The guidance from scientific experts is clear: preventative measures such as social distancing and self-quarantine can help mitigate the risk of COVID-19 to oneself and to others. However, individual responses to the pandemic have been mixed, and public messaging from government officials (local, state, and federal) have been inconsistent.
So what makes some more willing than others to engage in preventative measures? The Austerweil Lab at UW-Madison’s Department of Psychology is considering two plausible factors: 1) one’s belief about how quickly the virus spreads, and 2) whether one’s community “in-groups” are adopting preventative measures.
Without preventative measures or interventions, scientists believe that the virus spreads exponentially (doubling the number of cases about every 2-3 days). Previous research has shown that people are not good at understanding exponential growth. For example, a 1983 study found that people vastly underestimate the growth rate even when provided with more than enough information, and that the extent of underestimation differs based on an individual’s experience. However this study used inflation, not a virus, as its stimuli.
“To my surprise,” says Assistant Professor Joe Austerweil, “there has been very little basic science conducted on human understanding of exponential growth, the cognitive mechanisms responsible for it, and how goals and experience influence reasoning, outside of some descriptive work from the late 1970s and early 1980s.” Austerweil, Assistant Scientist Jeff Zemla, and PhD student Michael Payton will probe whether people underestimate exponential growth of the virus that causes COVID-19 and whether this underestimation is linked to personal engagement of preventative measures such as social distancing.
People are much more likely to engage in preventative measures when their community develops strong social norms that promote these measures. Anecdotally, responses to the COVID-19 epidemic appear to be influenced by one’s political preferences. This could be due to President Trump’s own messages which often contradict that of his own health experts, and/or from differences in media portrayal (liberal media sources have portrayed the virus as a more serious health risk than conservative media sources).

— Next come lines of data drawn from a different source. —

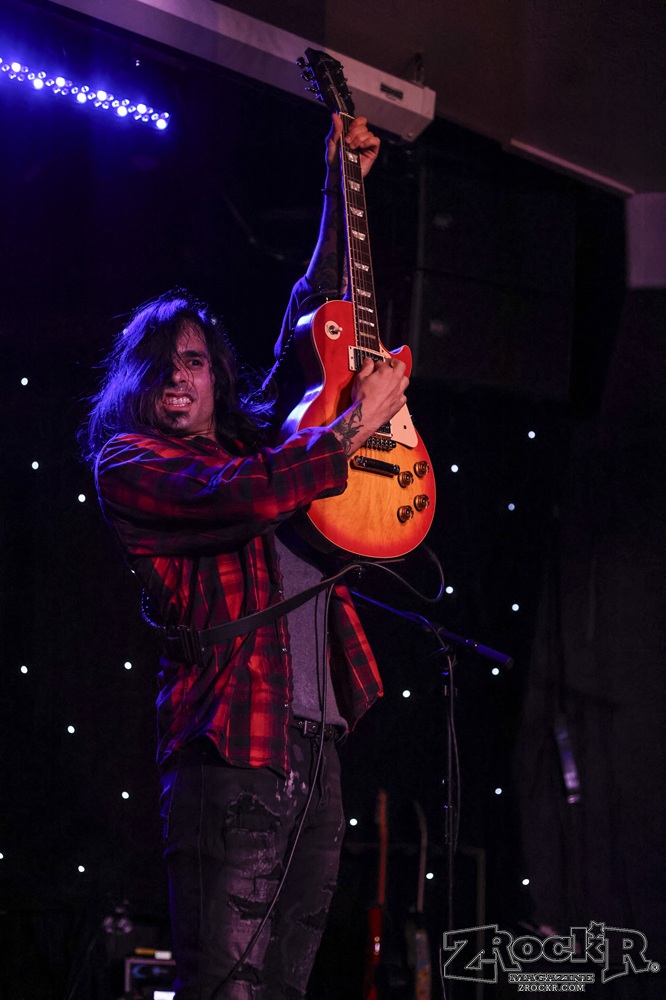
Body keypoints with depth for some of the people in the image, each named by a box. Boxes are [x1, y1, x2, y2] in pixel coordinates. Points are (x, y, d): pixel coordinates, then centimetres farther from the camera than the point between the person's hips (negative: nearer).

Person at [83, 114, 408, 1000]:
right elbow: (243, 496, -17)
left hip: (317, 742, 7)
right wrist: (356, 426, -8)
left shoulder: (249, 439, 22)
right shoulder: (130, 462, 2)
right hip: (232, 746, -7)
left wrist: (342, 192, 32)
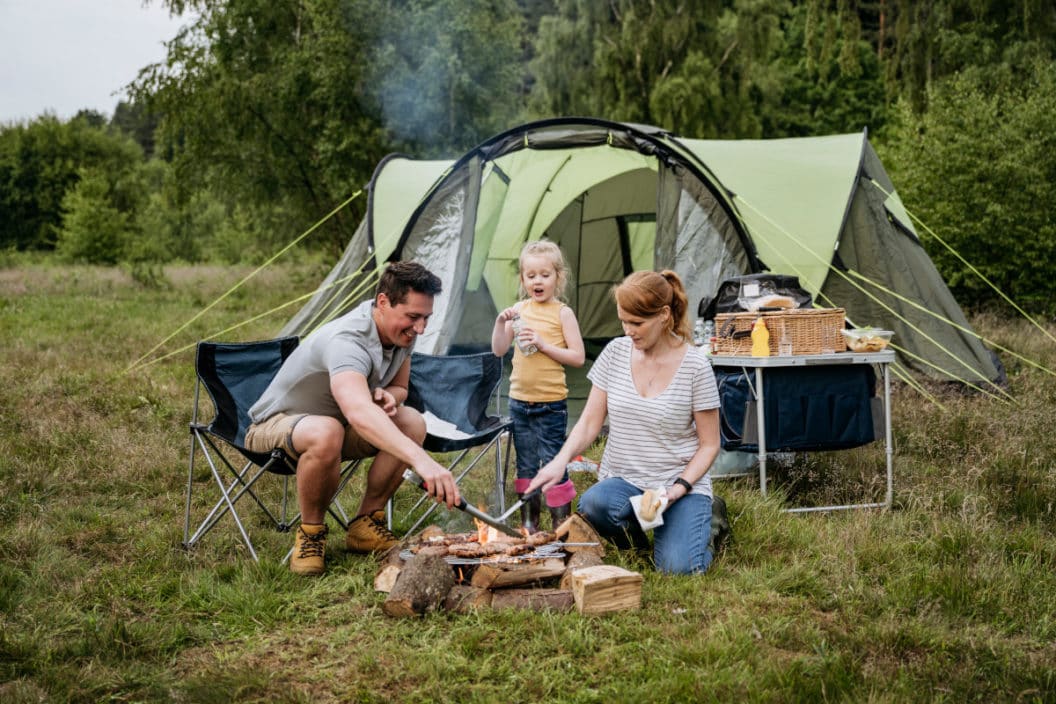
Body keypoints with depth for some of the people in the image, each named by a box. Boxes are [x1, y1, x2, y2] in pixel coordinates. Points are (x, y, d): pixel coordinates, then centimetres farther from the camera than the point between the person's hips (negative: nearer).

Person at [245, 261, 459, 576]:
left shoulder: (402, 333, -10)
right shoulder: (346, 341, -38)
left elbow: (399, 387, 7)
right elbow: (358, 412, -57)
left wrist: (386, 397, -20)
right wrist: (421, 460, -68)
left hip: (338, 422, 7)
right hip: (276, 424, -7)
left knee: (412, 423, -18)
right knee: (327, 433, -41)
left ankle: (366, 525, -4)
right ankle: (310, 533, -16)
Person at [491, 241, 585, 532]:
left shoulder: (562, 313, -6)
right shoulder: (519, 310, 6)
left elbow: (577, 357, -9)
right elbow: (499, 350, 7)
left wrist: (543, 345, -18)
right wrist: (501, 322, -9)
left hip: (551, 404, -4)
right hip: (519, 401, 5)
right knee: (526, 465, 12)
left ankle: (562, 524, 5)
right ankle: (528, 524, 22)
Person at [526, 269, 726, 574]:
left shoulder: (695, 366, -8)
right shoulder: (615, 352, 1)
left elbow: (709, 444, -3)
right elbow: (589, 423, 3)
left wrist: (679, 488, -18)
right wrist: (560, 460, -15)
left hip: (679, 483, -2)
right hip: (621, 481, 2)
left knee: (677, 567, -26)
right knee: (592, 504, -34)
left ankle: (705, 518, 11)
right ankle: (636, 543, 2)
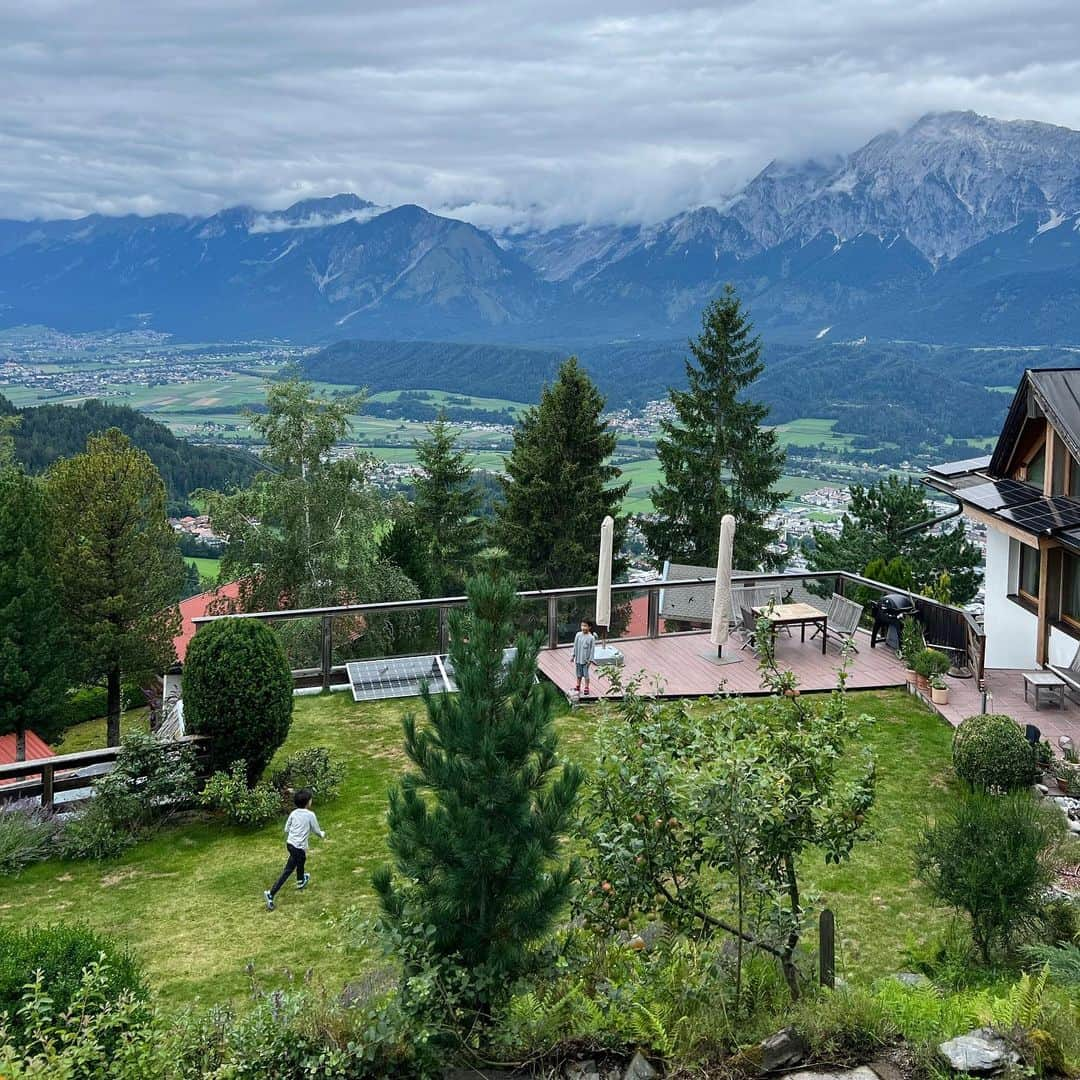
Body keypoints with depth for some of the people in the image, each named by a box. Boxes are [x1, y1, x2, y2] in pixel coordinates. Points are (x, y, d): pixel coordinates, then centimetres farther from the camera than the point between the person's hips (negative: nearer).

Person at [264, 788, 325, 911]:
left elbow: (286, 829, 9)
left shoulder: (293, 813, 3)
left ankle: (301, 881, 59)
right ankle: (271, 893, -11)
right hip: (299, 847, -7)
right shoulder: (310, 815, -13)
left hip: (290, 843, 7)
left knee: (301, 859, 34)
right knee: (287, 871, -3)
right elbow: (316, 830, -1)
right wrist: (322, 834, 21)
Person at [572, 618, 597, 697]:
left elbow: (592, 649, -9)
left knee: (586, 674, 4)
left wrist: (590, 660, -9)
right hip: (578, 659, 4)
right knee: (579, 674, 16)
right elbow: (575, 645, 6)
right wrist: (573, 655, 9)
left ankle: (586, 689, 16)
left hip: (586, 660, -4)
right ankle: (577, 688, 31)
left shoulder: (591, 638, -14)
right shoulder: (578, 635, -4)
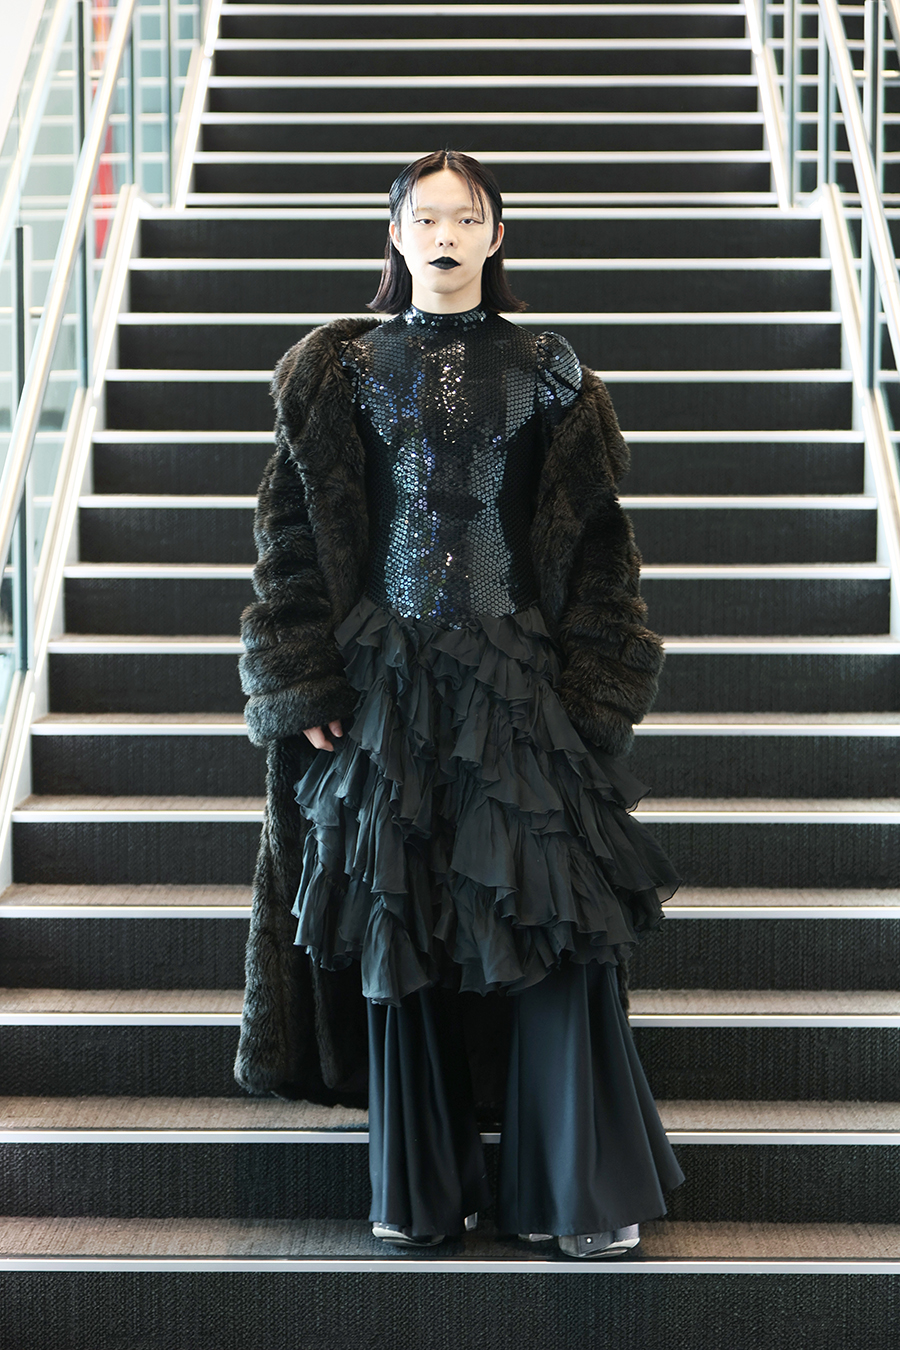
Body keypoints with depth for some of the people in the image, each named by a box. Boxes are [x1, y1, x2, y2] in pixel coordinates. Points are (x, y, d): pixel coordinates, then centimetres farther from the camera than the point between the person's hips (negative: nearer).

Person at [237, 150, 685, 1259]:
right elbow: (297, 532, 5)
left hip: (520, 673, 0)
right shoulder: (344, 367, 6)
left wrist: (593, 690, -2)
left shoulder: (545, 371, 7)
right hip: (387, 676, 0)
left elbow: (593, 538, 6)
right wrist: (303, 686, -3)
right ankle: (423, 1187, 14)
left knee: (552, 915, -6)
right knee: (402, 920, 2)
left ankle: (577, 1189, 3)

“With respect to COVID-19,” says Zemla, “one hypothesis is that people engage in motivated reasoning: they selectively evaluate evidence to support a hypothesis that is consistent with their community’s beliefs. Our study will examine whether we can counteract these effects and see how political preferences interact with knowledge of how the virus spreads to affect individual preventative behavior and beliefs about the virus.”
As of April 1, the Austerweil Lab had collected 375 survey responses. They anticipate repeating a similar survey at different times during and after the pandemic to see how it has influenced people’s understanding of exponential growth.